US court orders firm to pay $2m in damages to man whose disease has been linked to contaminated water supply
A jury in Ohio has ordered DuPont to pay $2 million (£1.6 million) in damages to a man who claims his testicular cancer resulted from exposure to perfluorooctanoic acid (PFOA) from a DuPont plant that ended up in the local water supplies. The jury reportedly found that DuPont acted with ‘actual malice’, and additional punitive damages will be determined following more testimony that will begin in January.
The 21 December verdict represents the third ruling against DuPont in bellwether cases among the roughly 3500 personal injury lawsuits the company faces over PFOA, also known as C8. In October 2015, a jury awarded $1.6 million to a woman in West Virginia, after determining that PFOA contaminating her drinking water contributed to her kidney cancer.
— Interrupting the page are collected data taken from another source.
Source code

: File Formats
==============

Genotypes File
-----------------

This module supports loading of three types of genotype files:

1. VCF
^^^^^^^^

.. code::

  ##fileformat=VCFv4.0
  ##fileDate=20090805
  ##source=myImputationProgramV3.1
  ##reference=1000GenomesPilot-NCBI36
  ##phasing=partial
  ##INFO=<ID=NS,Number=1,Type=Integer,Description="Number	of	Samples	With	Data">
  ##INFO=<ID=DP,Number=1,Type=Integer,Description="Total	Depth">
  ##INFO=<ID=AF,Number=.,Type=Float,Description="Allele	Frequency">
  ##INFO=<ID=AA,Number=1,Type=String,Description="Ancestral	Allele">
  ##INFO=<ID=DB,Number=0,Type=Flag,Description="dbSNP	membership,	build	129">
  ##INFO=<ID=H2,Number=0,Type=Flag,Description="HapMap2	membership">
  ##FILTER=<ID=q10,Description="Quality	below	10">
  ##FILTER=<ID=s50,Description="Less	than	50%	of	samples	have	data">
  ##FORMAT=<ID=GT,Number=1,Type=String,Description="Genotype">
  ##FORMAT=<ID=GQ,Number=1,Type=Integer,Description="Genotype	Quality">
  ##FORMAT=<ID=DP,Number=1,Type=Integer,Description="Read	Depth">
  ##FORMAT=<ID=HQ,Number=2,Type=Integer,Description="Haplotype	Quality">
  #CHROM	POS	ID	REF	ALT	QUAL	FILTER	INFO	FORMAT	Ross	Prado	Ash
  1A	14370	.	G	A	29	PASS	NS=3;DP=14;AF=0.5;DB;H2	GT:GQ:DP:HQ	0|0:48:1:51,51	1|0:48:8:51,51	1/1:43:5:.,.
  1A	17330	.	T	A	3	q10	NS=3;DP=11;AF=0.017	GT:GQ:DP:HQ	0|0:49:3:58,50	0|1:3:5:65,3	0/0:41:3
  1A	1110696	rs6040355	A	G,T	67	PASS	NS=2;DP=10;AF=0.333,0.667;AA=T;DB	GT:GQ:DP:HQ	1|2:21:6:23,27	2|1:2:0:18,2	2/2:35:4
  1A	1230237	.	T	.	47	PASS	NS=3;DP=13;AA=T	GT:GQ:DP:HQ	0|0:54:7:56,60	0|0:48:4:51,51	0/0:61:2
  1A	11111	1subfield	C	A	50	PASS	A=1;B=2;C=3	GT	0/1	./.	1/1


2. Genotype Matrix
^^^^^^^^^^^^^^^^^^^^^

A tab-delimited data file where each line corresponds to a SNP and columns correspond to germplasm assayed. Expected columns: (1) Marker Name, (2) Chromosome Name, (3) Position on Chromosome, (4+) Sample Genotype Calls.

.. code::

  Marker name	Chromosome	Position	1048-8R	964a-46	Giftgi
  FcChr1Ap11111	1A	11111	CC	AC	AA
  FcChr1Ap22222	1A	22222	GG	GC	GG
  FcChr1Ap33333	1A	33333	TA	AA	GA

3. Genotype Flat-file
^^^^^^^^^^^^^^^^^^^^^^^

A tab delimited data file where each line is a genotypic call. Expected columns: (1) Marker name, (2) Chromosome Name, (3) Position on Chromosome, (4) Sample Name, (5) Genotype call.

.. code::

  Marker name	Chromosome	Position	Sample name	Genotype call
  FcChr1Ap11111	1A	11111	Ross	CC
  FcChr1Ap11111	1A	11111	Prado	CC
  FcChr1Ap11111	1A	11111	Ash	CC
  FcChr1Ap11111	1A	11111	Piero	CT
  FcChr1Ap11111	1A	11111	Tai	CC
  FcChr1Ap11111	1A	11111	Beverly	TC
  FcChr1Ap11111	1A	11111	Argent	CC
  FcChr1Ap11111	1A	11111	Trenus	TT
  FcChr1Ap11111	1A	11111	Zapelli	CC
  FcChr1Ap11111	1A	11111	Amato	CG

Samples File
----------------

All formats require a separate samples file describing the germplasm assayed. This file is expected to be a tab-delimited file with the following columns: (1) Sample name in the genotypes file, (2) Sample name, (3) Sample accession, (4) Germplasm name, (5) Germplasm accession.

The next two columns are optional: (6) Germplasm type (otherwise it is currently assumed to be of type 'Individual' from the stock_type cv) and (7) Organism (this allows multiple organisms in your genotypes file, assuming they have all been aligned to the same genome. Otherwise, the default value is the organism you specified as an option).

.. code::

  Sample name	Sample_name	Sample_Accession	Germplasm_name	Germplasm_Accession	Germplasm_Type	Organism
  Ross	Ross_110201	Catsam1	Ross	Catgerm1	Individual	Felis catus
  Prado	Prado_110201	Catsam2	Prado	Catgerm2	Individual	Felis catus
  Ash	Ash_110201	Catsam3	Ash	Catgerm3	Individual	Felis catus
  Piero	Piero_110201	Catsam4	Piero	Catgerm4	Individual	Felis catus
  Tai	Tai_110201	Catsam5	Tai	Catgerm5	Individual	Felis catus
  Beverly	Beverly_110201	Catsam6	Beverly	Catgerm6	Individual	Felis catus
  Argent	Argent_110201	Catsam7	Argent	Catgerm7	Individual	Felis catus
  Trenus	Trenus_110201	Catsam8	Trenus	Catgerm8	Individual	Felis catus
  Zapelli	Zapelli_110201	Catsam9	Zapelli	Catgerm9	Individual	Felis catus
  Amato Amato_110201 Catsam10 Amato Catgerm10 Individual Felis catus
In July, a jury awarded $5.6 million in compensatory and punitive damages to another man with testicular cancer. That jury also ruled the company had acted with malice.
Chemours, DuPont’s spun-off performance chemicals unit, is expected to cover the costs of these lawsuits. It has said it will continue to ‘vigorously’ fight this C8 litigation.
‘Additional trials are expected, and they will be defended on an individual basis under the facts and circumstances of each case,’ stated Chemours spokeswoman Cynthia Salitsky. She said this type of litigation typically takes many years, and interim results do not predict the final outcome of cases.
The company has said that DuPont acted reasonably and responsibly with regard to C8, and that it never believed that the ‘extremely low levels of C8 that reached the community’ would cause any harm. Further, Chemours argues that federal and state environmental authorities had never established regulations on the use, handling, emissions or disposal of C8 during the time at issue in these lawsuits.
‘This is the beginning,’ says Richard Clapp, an environmental epidemiologist and former chair of US campaign group Greater Boston Physicians for Social Responsibility. He notes that there are many more lawsuits to come, and each may not result in the same verdict.
These cases may have broad implications beyond DuPont, to other manufacturers like 3M, according to Clapp. ‘This is a pretty widespread problem,’ he tells Chemistry World. Clapp points to recent research indicating that drinking water systems serving at least six million Americans have shown levels of C8 and other similar chemicals that are higher than the health advisory levels set by the US Environmental Protection Agency in 2016.